Current Issue #488

Modern Times: How can we ensure workers’ security in a flexible economy?

Modern Times: How can we ensure workers’ security in a flexible economy?

Change may be life’s one great constant, but the pace of economic change is now so fast that people are being flung from the treadmill. Others are grimly holding on, scared that they will soon land on the heap of discarded workers.

A program that provides security for workers and flexibility for employers would contribute to economic growth and prosperity and promote social security and wellbeing. Such a policy would be worthy of modern Labor.

Some maintain that this collateral damage can serve our long-term collective interests. In a speech made to the Business Council of Australia this November, Prime Minister Malcolm Turnbull asserted that the “need to undertake reforms that will deliver long-term gains for all Australians, which may create winners and losers in the near term, isn’t keenly felt in many parts of Australian society”. But he argued that “fairness does not mean examining each decision in isolation, looking at a narrow set of winners and losers”.

Such sentiments ignore the real effect of each redundancy.
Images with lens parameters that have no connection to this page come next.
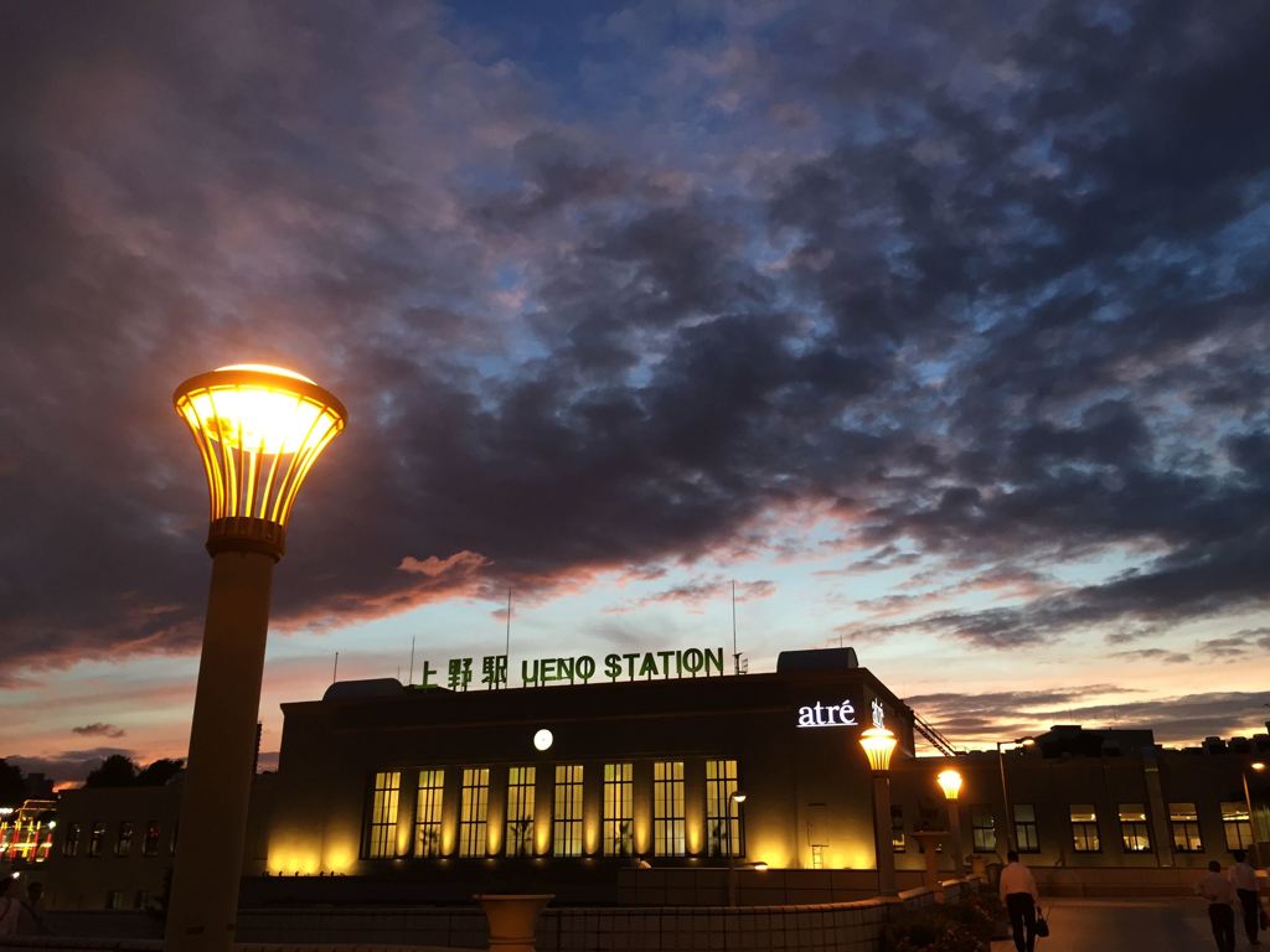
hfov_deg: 61.7
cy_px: 476
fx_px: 1064
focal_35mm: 29
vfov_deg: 48.2
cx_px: 635
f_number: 2.2
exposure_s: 1/33
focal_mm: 4.15
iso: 100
They ignore the trauma felt by ‘losers’ as part of deregulated markets and the free flow of trade and investment; the feeling of perpetual insecurity and hopeless that denies the opportunity to nourish dreams of a better future. This keenly felt economic insecurity makes protectionism more attractive. Instead, we need to imagine an alternative policy; a policy that looks after human interests, as well as economic ones. A policy in which both workers and business can adjust to rapid change.

In 2009, it was reported that the ACTU had been discussing a “radical” new unemployment insurance scheme with the incumbent Labor government. This insurance against redundancies has been tried elsewhere, but ultimately it was not pursued. It appears that in these modern imes only ultra-conservatives have the courage to adopt radical positions and the fight to give them life. Trump has shown that dumb courage alone is sometimes enough to win in politics – imagine if a genuinely egalitarian economic platform was unleashed on an insecure electorate wanting something a little more from their leaders?
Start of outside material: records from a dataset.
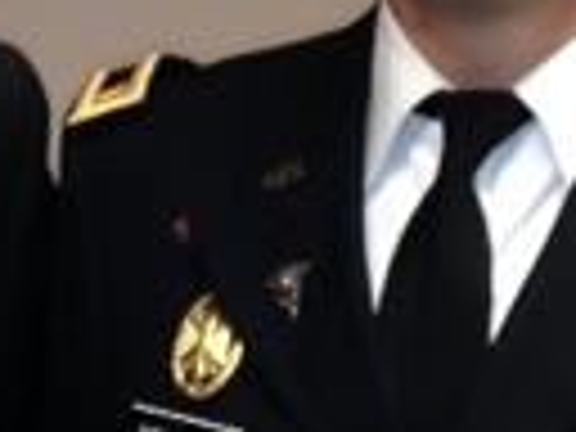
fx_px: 2746
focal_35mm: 165
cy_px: 207
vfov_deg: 9.0
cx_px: 81
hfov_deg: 11.9
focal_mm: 4.12
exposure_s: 1/20
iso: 100
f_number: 2.4
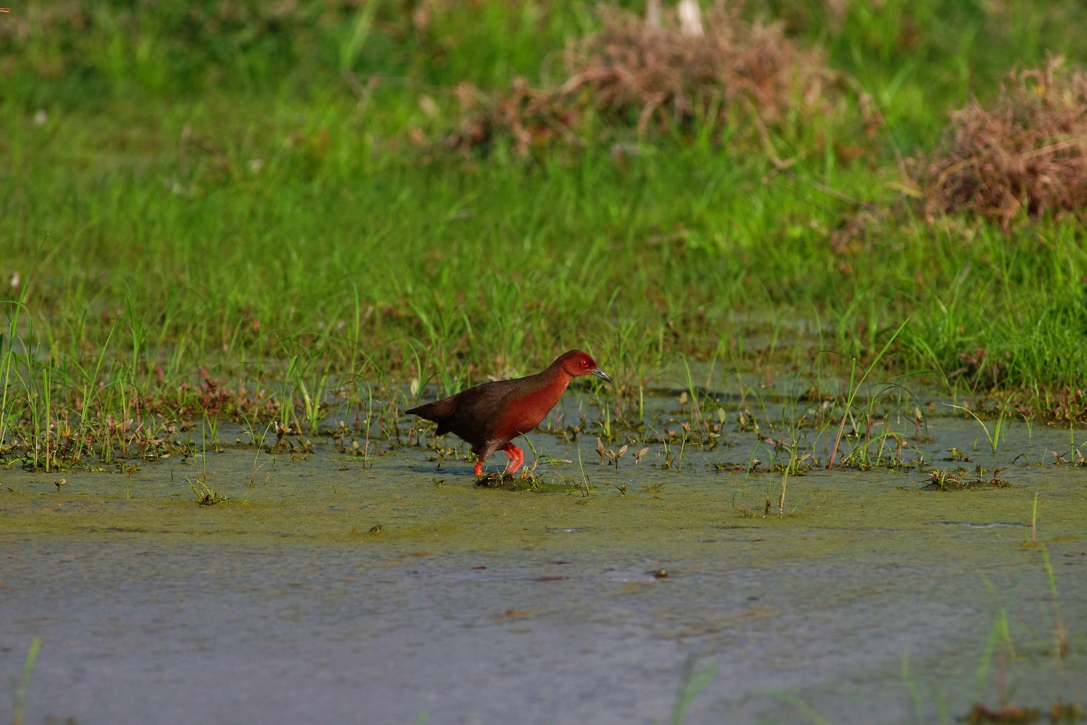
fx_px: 25361
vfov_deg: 1.6
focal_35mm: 840
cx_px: 544
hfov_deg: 2.5
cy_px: 362
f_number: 8
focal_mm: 560
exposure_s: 1/500
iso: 800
Some Nordic and western European countries have for decades been using a system known as ‘flexicurity’ – a portmanteaux of ‘flexibility’ and ‘security’. Flexicurity offers both labour market flexibility to businesses and income security for workers. The unemployment benefits are the sum of social security payments as well as released payments from the unemployment insurance. The requirement that non-actively employed workers move instantly into a retraining scheme would render it a perfectly modern policy that could be strategically applied across contracting sectors, or to struggling geographic locations.

For a flexicurity model to be effective in Australia, government would need to work closely with business, trade unions and education providers to deliver a sophisticated retraining scheme. When recently redundant workers scan the employment horizon and find no safe landing in sight, their solace would be temporary. Retraining – and reskilling – is key.

A flexicurity model in Australia would need to identify the most appropriate skills required for an individual to acquire work in an expanding sector. The success of the model would therefore depend on coordination across sectors philosophically disinclined to work together. Such cooperation has been achieved in societies with greater wealth equality, like Japan and those of Scandinavia.

It is in our collective interest because it will help ease the insecurity of those at the front lines of a highly competitive workforce in a rapidly changing economy. When the insecurities of the economically disadvantaged fester, common fears find refuge in imagined enemies or in a yearning for more simple times. This is a lesson recently taught to us by America.